Start of DATA FOR ANALYSIS

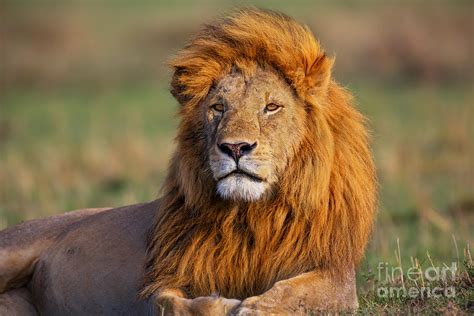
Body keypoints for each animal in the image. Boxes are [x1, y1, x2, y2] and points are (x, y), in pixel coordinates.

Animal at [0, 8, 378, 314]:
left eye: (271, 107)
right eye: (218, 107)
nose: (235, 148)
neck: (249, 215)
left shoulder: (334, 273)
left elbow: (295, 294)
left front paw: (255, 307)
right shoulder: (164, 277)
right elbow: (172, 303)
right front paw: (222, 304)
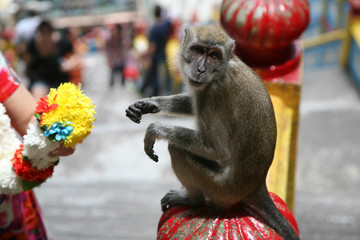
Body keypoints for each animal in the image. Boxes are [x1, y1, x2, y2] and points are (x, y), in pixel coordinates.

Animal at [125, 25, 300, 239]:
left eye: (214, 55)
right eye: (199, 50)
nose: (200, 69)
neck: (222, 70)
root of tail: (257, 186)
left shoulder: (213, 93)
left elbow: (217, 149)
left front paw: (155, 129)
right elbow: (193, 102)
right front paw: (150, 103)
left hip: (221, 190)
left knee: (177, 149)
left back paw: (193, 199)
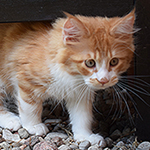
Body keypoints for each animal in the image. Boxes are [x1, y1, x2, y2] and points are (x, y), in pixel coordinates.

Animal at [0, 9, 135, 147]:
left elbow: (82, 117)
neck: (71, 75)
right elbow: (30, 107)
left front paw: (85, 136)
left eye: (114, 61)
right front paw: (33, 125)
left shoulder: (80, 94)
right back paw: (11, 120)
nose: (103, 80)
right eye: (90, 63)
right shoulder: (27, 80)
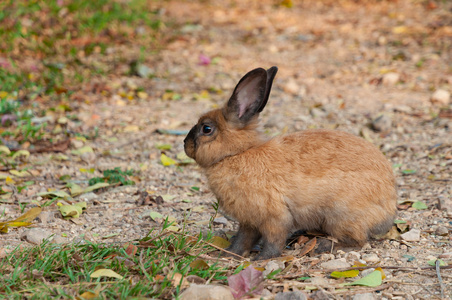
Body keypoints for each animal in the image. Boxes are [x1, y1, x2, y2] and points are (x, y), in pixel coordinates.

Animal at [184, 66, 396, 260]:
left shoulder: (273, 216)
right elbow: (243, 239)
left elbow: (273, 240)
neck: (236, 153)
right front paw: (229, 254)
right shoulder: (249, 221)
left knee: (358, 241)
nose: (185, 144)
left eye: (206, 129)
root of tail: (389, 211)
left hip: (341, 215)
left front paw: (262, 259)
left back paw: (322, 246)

End of DATA FOR ANALYSIS
Start of DATA FOR ANALYSIS

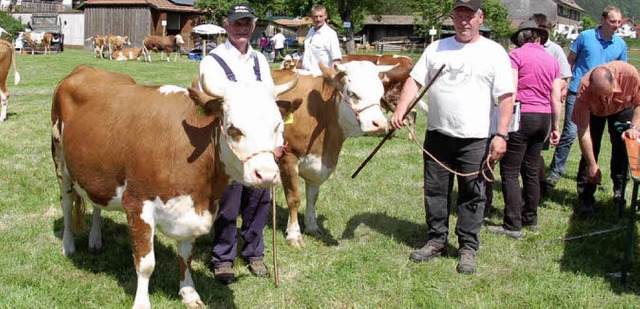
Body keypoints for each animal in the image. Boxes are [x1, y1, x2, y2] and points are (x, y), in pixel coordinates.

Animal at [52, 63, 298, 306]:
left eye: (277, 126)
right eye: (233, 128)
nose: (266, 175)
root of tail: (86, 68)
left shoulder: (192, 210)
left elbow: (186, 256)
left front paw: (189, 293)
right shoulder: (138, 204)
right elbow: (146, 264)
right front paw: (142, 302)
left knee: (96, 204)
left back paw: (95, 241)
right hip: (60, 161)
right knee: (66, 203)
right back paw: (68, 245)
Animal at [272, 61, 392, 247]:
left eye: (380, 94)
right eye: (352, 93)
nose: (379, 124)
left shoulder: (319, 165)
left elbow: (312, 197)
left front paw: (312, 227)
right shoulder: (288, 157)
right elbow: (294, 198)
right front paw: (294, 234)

End of DATA FOR ANALYSIS
Start of DATA FOR ANALYSIS

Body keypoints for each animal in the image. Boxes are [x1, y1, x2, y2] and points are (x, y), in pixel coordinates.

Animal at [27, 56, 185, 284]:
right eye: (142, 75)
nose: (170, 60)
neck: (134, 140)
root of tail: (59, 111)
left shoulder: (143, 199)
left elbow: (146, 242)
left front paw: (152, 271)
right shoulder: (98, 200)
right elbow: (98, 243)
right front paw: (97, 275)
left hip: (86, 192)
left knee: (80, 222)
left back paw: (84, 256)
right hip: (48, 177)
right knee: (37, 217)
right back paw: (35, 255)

End of DATA FOR ANALYSIS

*EXERCISE*.
Search the entries for the string "tail". Copy every line that has it.

*ANSWER*.
root of tail: (257, 186)
root of tail: (389, 211)
root of tail: (86, 68)
root of tail: (59, 111)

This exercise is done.